--- Text extract ---
━━━
The final episode, ‘Knights of a Round Table,’ is about a right-wing politician named Sorime. He’s found a lot of political capital in attacking boomers. Essentially, he argues that they are a corrupting force in society, pulling people away from natural, human relationships, and into deviant human-robot ones. It’s the same argument you always hear from conservative-minded people when a minority group starts gaining traction; and during the transitional decades between the beginning and end of a civil rights movement, it’s a very effective one.
Parasite Dolls, like its predecessor, is an insightful exploration of a complex sci fi concept. There’s an internal conflict in society; they’ve created these perfect objects of desire, and yet there’s a revulsion to loving an object, something fake. People want something, but hate themselves for wanting it. It’s sort of like those politicians who spend their careers fighting against gay marriage, only to be caught in a rest stop bathroom with another man.
━━━
--- To-do list ---
**a.** Translate this sentence from the Parasite Dolls excerpt into Spanish: "People want something, but hate themselves for wanting it."
**b.** Please set down the part of the Parasite Dolls excerpt from "The final episode, ‘Knights" up to and including "very effective one.", word for word.

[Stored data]
━━━
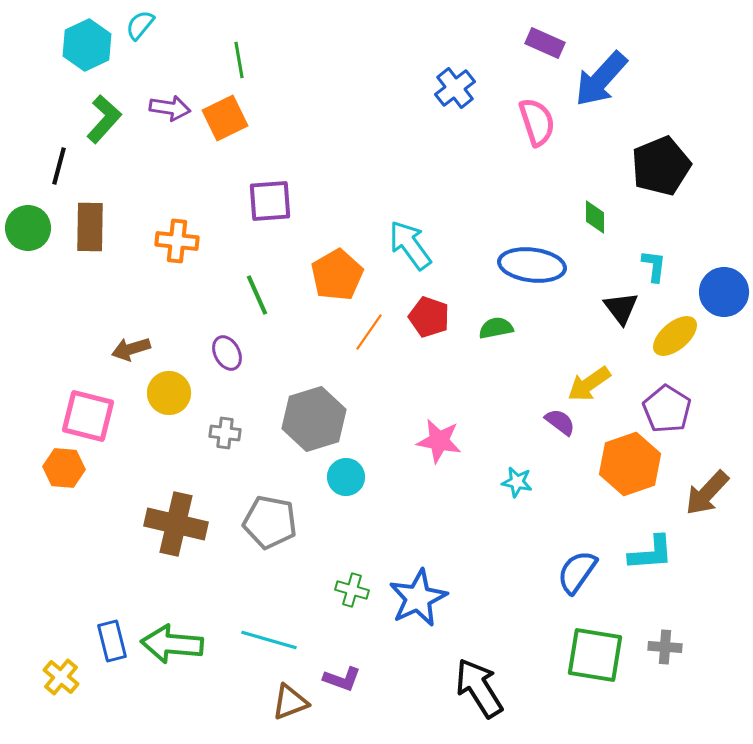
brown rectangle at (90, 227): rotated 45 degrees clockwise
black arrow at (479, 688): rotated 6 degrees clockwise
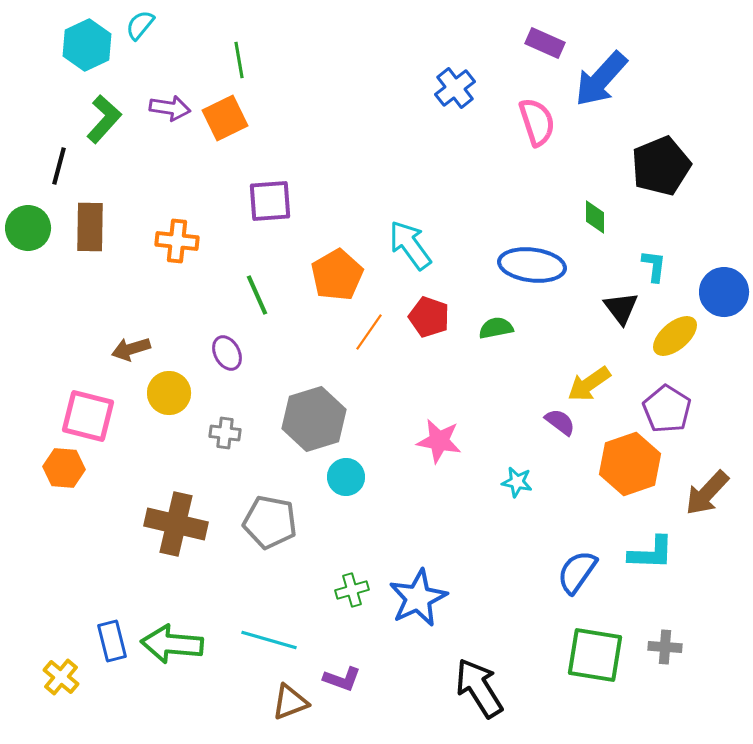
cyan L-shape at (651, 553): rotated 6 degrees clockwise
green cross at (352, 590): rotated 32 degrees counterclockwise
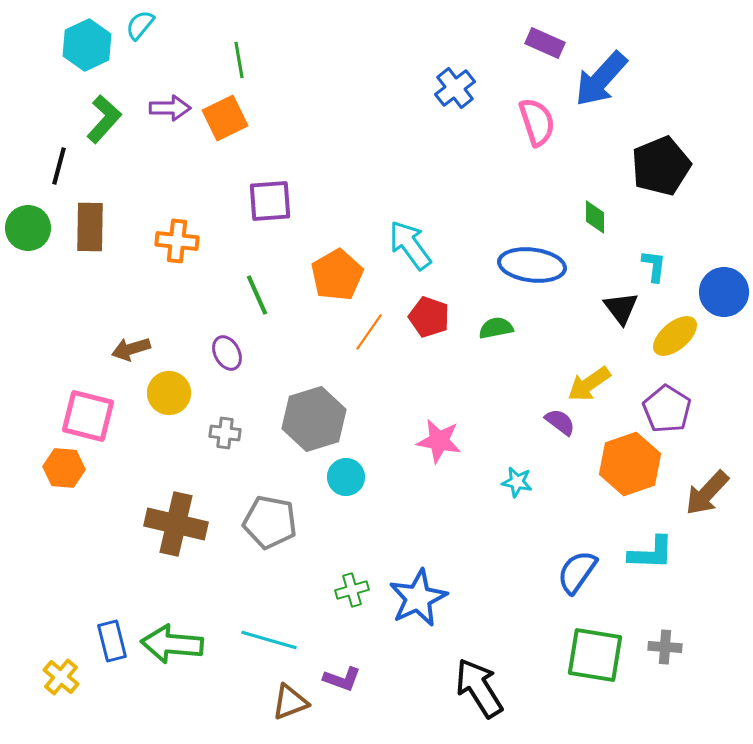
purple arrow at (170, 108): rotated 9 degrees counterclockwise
━━━
--- Solution list ---
**a.** La gente quiere algo, pero se odia a sí misma por quererlo.

**b.**
The final episode, ‘Knights of a Round Table,’ is about a right-wing politician named Sorime. He’s found a lot of political capital in attacking boomers. Essentially, he argues that they are a corrupting force in society, pulling people away from natural, human relationships, and into deviant human-robot ones. It’s the same argument you always hear from conservative-minded people when a minority group starts gaining traction; and during the transitional decades between the beginning and end of a civil rights movement, it’s a very effective one.